他会躺在肮脏的窝棚里,用陶罐乞食。他会在同一个罐子里排便,洗干净后,再用它来吃乞讨来的食物。然而,来自社会各阶层的人都被他神圣的美所吸引,因为尽管外表如此,这位赤裸的萨度(sadhu)是一位具有神意识的大师,拥有能解任何人内在灵性之渴的神圣美酒。
在奇纳·斯瓦米家住了一段时间后,1915年2月,乌帕斯尼搬到了一位名叫南德奥·马哈尔的贫穷低种姓男子和他妻子巴古的简陋住所。在那里,乌帕斯尼住在他们简陋的单间住所旁边的牛棚里。这对夫妇对乌帕斯尼有着深厚的爱,虽然他们属于最低种姓的哈里真(Harijans,不可接触者),但正统的高种姓婆罗门会来他们家达善玛哈拉吉。这一事件显示了乌帕斯尼神圣人格的力量,它迫使那些被灌输了偏见的婆罗门忽视他们宗教训练的严格教条。当时,婆罗门进入不可接触者的房子是闻所未闻的。
在这个贫穷的哈里真地区,当镇上的富人来到乌帕斯尼面前时,他会把南德奥简陋家具中的某样东西放在他们面前,告诉他们:"崇拜这个,因为神在一切之中!"
有一次,当一些富有的访客前来向乌帕斯尼致敬时,他正在帮助一位铁匠工作。乌帕斯尼把一把锤子放在他们面前,告诉他们:"向这个鞠躬,因为神在一切之中!"他们照做了,他很高兴。
另一次,乌帕斯尼把一只破旧的鞋子放在桌子上,问一位妇女:"对这只鞋子进行阿提(arti),因为神在一切之中!"她不仅这样做了,还把鞋子带回家,作为萨古鲁的普拉萨德(prasad)在家中崇拜。

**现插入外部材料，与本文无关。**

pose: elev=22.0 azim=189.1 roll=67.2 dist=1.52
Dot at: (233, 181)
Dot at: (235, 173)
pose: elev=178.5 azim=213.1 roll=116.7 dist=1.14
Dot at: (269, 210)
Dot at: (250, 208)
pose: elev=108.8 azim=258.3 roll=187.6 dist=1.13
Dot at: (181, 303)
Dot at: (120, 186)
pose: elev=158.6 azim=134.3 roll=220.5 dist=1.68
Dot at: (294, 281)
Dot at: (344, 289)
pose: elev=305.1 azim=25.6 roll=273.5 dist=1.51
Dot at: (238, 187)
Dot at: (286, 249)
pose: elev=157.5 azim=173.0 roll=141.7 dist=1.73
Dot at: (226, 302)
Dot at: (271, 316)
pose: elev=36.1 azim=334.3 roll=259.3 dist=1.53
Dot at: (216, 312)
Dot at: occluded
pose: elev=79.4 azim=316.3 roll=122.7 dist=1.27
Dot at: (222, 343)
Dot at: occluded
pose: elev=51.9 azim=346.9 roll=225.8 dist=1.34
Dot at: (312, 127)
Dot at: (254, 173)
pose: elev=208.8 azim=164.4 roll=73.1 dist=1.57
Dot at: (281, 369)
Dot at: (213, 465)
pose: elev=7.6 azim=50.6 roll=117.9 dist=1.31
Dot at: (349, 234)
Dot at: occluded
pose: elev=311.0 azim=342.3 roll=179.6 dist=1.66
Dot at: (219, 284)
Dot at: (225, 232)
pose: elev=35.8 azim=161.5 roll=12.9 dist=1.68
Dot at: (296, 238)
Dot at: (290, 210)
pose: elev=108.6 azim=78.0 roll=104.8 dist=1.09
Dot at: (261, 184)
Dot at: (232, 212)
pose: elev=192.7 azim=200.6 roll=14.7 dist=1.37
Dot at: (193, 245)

尽管乌帕斯尼此时在哈拉格浦尔是一位萨古鲁(Sadguru),但外表上他类似于Brahmi-bhoot。他看起来恍惚,没有表现出任何粗浊意识的身体迹象。有一次,镇上的英印混血男孩发现他处于恍惚状态,在他脖子上挂了一串旧鞋子做的花环。他们认为他只不过是个疯子,甚至试图把狗粪塞进他嘴里来羞辱他。好几天,乌帕斯尼戴着那串旧鞋花环在镇上游荡,拒绝任何移除它的尝试。最后,一些长者把它取下来,换上了鲜花花环。